▶ _THE REQUEST_
Copy the stretch of the records from the line containing "phylum: Tracheophyta" through the line containing "scientific name: Pilea angulata", changing "scientific name" to "binomial name" and leaving all else as it stands. Give only those lines.
▽
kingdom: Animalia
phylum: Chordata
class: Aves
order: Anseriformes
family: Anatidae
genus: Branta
△
▽
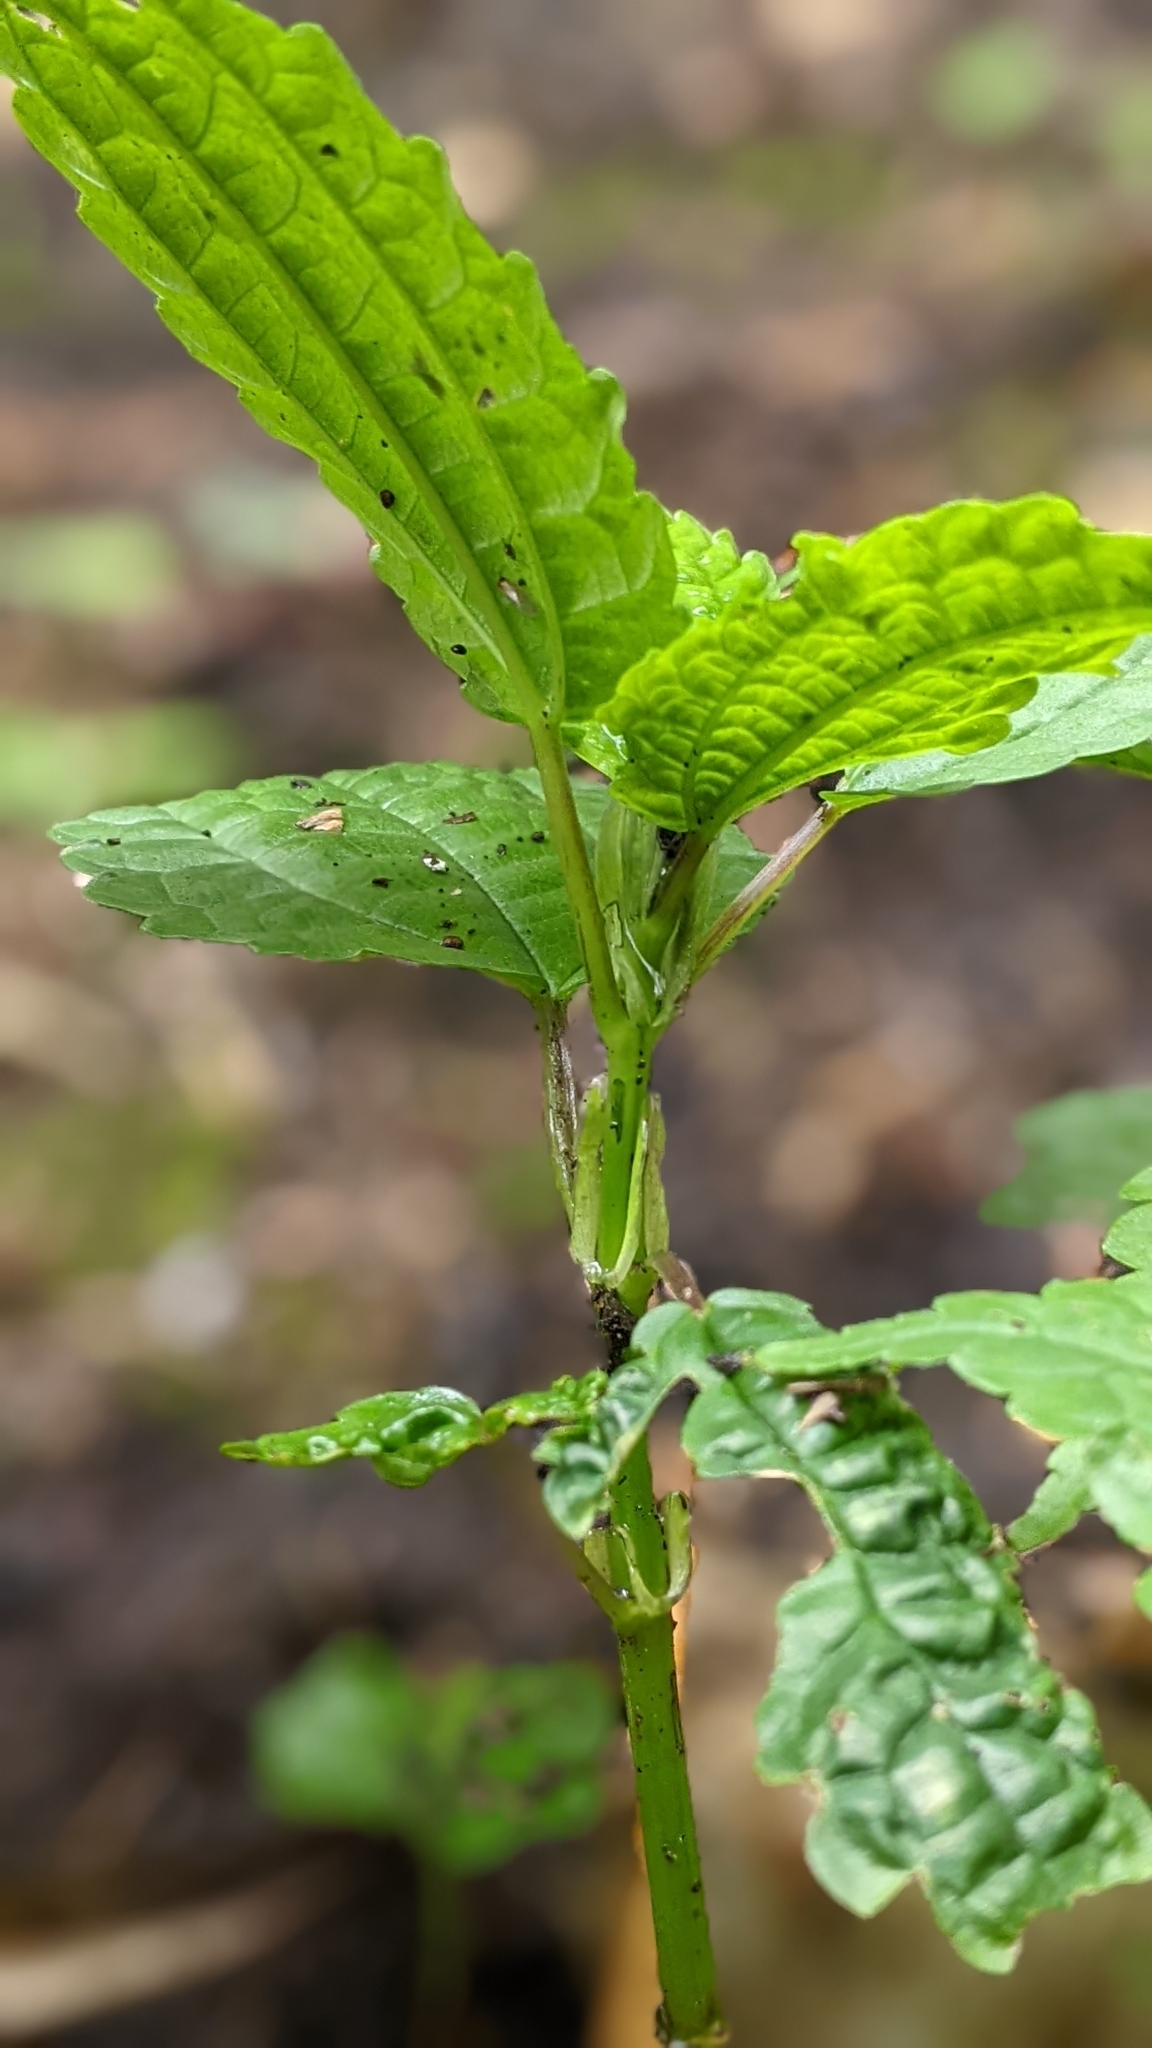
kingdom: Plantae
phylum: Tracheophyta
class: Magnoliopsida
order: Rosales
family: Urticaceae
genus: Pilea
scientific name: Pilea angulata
△
▶ _ANSWER FOR THIS EXERCISE_
phylum: Tracheophyta
class: Magnoliopsida
order: Rosales
family: Urticaceae
genus: Pilea
binomial name: Pilea angulata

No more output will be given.